** THE RECORDS follows **

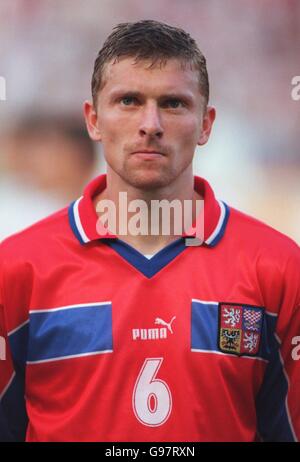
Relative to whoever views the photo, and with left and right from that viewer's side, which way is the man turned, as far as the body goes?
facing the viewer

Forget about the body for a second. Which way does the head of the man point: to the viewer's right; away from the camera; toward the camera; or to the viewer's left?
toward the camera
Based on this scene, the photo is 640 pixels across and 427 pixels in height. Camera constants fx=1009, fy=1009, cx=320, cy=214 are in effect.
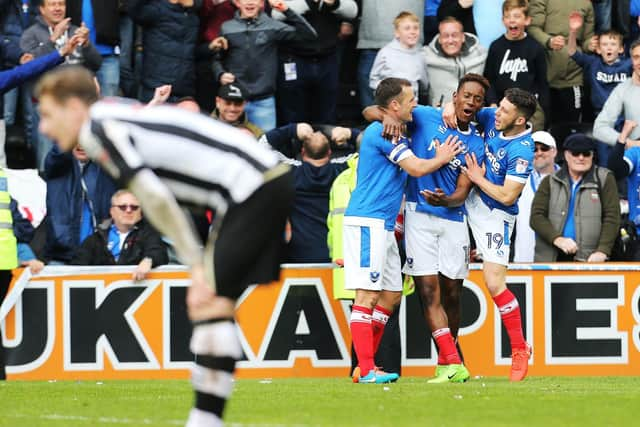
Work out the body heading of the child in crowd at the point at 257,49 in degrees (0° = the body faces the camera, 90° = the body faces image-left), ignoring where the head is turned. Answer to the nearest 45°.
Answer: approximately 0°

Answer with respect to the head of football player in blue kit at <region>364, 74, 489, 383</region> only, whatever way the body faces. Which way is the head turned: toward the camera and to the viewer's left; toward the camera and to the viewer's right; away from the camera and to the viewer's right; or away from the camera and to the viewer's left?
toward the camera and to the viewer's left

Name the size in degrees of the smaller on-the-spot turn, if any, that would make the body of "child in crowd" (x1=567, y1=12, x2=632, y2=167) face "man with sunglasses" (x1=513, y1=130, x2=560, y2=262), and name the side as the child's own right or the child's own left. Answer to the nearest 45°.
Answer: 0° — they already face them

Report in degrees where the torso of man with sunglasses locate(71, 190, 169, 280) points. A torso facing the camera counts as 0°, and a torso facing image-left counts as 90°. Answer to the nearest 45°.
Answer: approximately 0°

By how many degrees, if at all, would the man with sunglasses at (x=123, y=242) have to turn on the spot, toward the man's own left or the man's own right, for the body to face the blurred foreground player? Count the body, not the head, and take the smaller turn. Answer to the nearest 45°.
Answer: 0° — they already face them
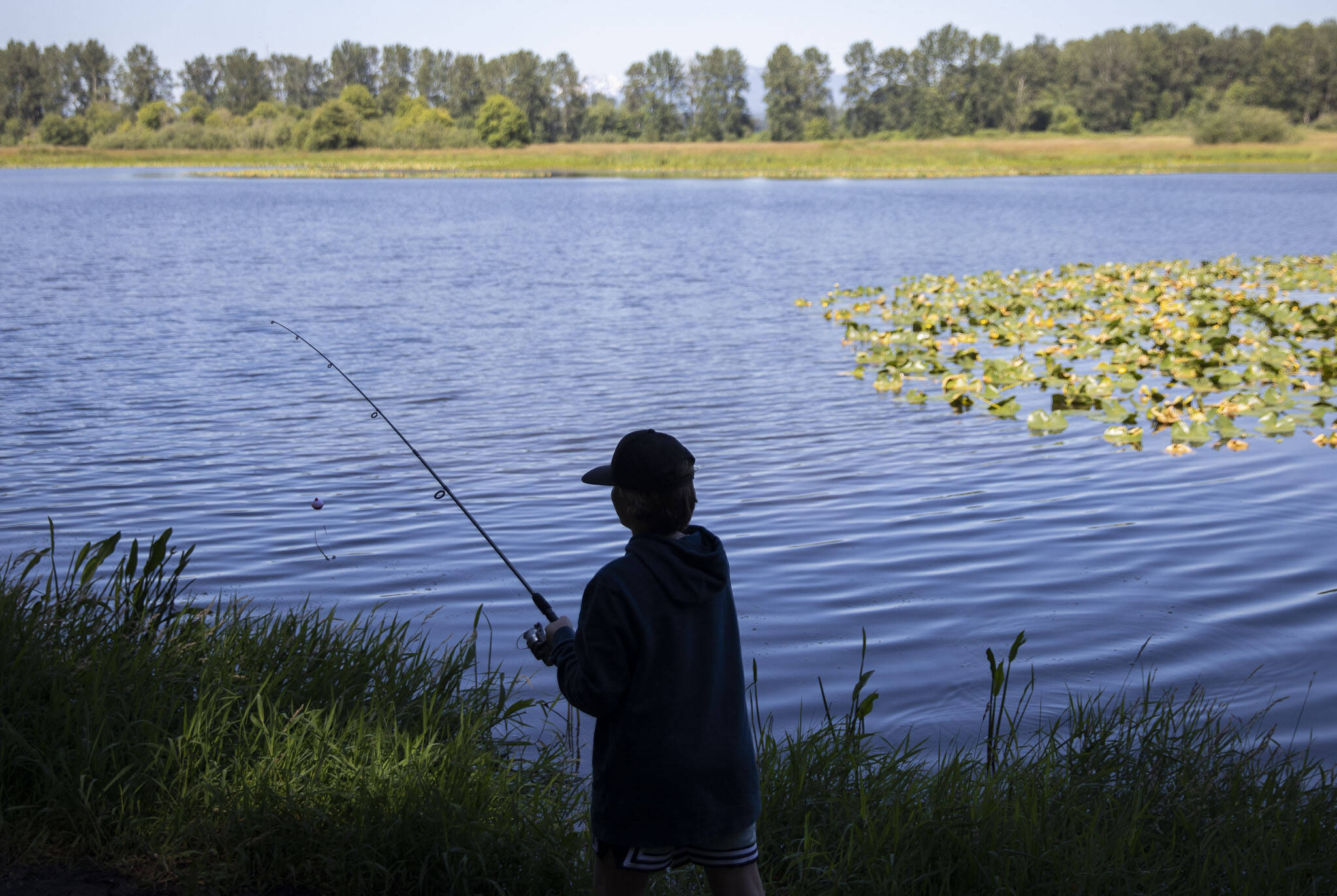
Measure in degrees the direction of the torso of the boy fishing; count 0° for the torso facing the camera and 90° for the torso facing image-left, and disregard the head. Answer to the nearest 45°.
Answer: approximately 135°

** End of THE RECORDS **

REQUIREMENT
Put every line of the records above into a numbered list, skipping blank lines and leaving out the pictures.

SOLUTION BELOW
1. Relative to whoever views the photo, and with left and right from that viewer's side, which way is the man turned, as far as the body goes?
2. facing the viewer
3. Forget about the body for a second. Which way does the head of the man point: to the viewer's right; away from the camera; toward the camera; or to the viewer's left?
4. toward the camera
5. Based on this scene, the photo is 640 pixels across and 427 pixels in height. Camera constants fx=1009, fy=1009, cx=320, cy=214 are in effect.
6. Work out the body heading of the child in crowd at the point at 257,49 in degrees (0° = the body faces the camera, 90° = the body faces image-left), ignoring where the head is turned. Answer to the nearest 45°.
7. Answer: approximately 0°
8. Answer with respect to the head of football player in blue kit at <region>364, 74, 489, 383</region> only, whatever way the body faces. Which way is the head turned: toward the camera and to the viewer's left; toward the camera and to the viewer's right; away from the camera and to the viewer's right; or away from the camera and to the viewer's left?
9. toward the camera and to the viewer's left
10. Name the size in degrees of the smaller on-the-spot turn, if any, that would make the body of "child in crowd" (x1=567, y1=12, x2=632, y2=167) face "man with sunglasses" (x1=513, y1=130, x2=560, y2=262), and name the side as the child's own right or the child's own left. Answer to the nearest 45°.
11. Answer: 0° — they already face them
12. Report in degrees where the torso of man with sunglasses locate(71, 190, 169, 280) points. A torso facing the camera counts as 0°, and a torso facing image-left counts as 90°. Answer to the nearest 45°.
13. Answer: approximately 0°
14. By how many degrees, if at all, would the man with sunglasses at (x=123, y=242) have to turn on the spot, toward the man's own left or the man's own right, for the body to face the blurred foreground player? Count the body, not the head, and take the smaller turn. Answer to the nearest 45°.
15. Answer: 0° — they already face them
16. Measure in degrees the direction of the torso of the boy fishing; count 0° for the torso facing the camera and 90° for the torso facing image-left, and disregard the head. Answer to the nearest 45°.
17. Answer: approximately 135°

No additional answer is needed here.